Of course, I also had to deal with the fact that running is hard. I sheepishly went out for my first run on July 23, knocking out an 8:59 mile on a pancake-flat stretch of sidewalk. By the time I was done, I felt like I’d run a marathon.
On my wife’s sage advice I started running one mile at a time, two or three times per week, working to gradually increase my weekly mileage. In late August, I also dusted the cobwebs off of my Focus Cayo and started road biking again. I’d cap off each ride with a brick mile to keep the momentum going. And running still felt hard.
It did feel good to be active again, but the reality of my situation was also becoming more clear: I would have to say goodbye to my fitness level from the first half of 2019. My return to competitive racing would be a journey measured in months, not weeks.
On Monday, Aug. 12, I finally decided to see if I could run every day for a full week. To my surprise, I ended my week with 10 miles in the ledger. With one successful week behind me, I decided to see if I could do it again. And again. And so began my inadvertent run streak.
It’s now Oct. 20 and I just got home from a 9 mile run—my longest since the accident—which also happens to be day 70 of my current run streak. I’m not sure how long I’ll keep this streak going, and I’m still a world away from the runner that I was before my accident, but it finally feels like I’ve hit the lowest point of this valley (literally, at least according to my Strava data) and I’m already on my way back to the summit.

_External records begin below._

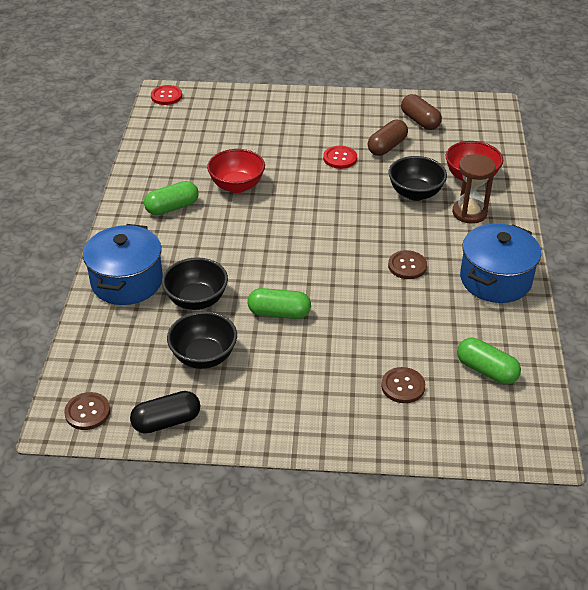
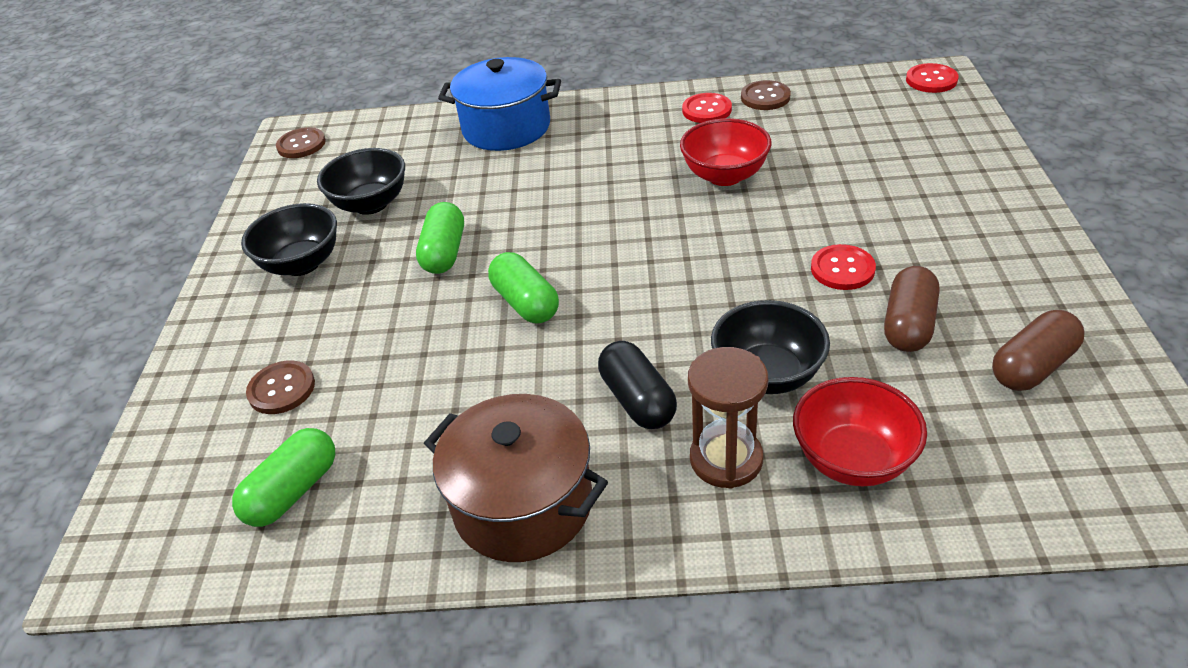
camera: 90 degrees right, 0 degrees up
black capsule [130,391,200,434] -> black capsule moved to [598,341,677,429]
green capsule [144,181,199,215] -> green capsule moved to [488,252,559,323]
black bowl [162,257,228,310] -> black bowl moved to [241,203,337,276]
brown capsule [368,120,408,156] -> brown capsule turned 75 degrees clockwise [884,266,939,352]
brown button [388,250,427,279] -> brown button moved to [741,80,791,110]
blue pot [460,223,541,303] -> brown pot [424,394,608,562]
none -> red button [682,93,732,123]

It’s easy to give up hope when your plans go awry. I definitely reached a prolonged period of hopelessness this summer. But the bad times pass just like the good times pass, and endurance sports have always been about the journey more than the destination. My journey is going to require a little more patience than expected, but my destination is still out there somewhere … just beyond the horizon. Let’s see where the road takes us tomorrow.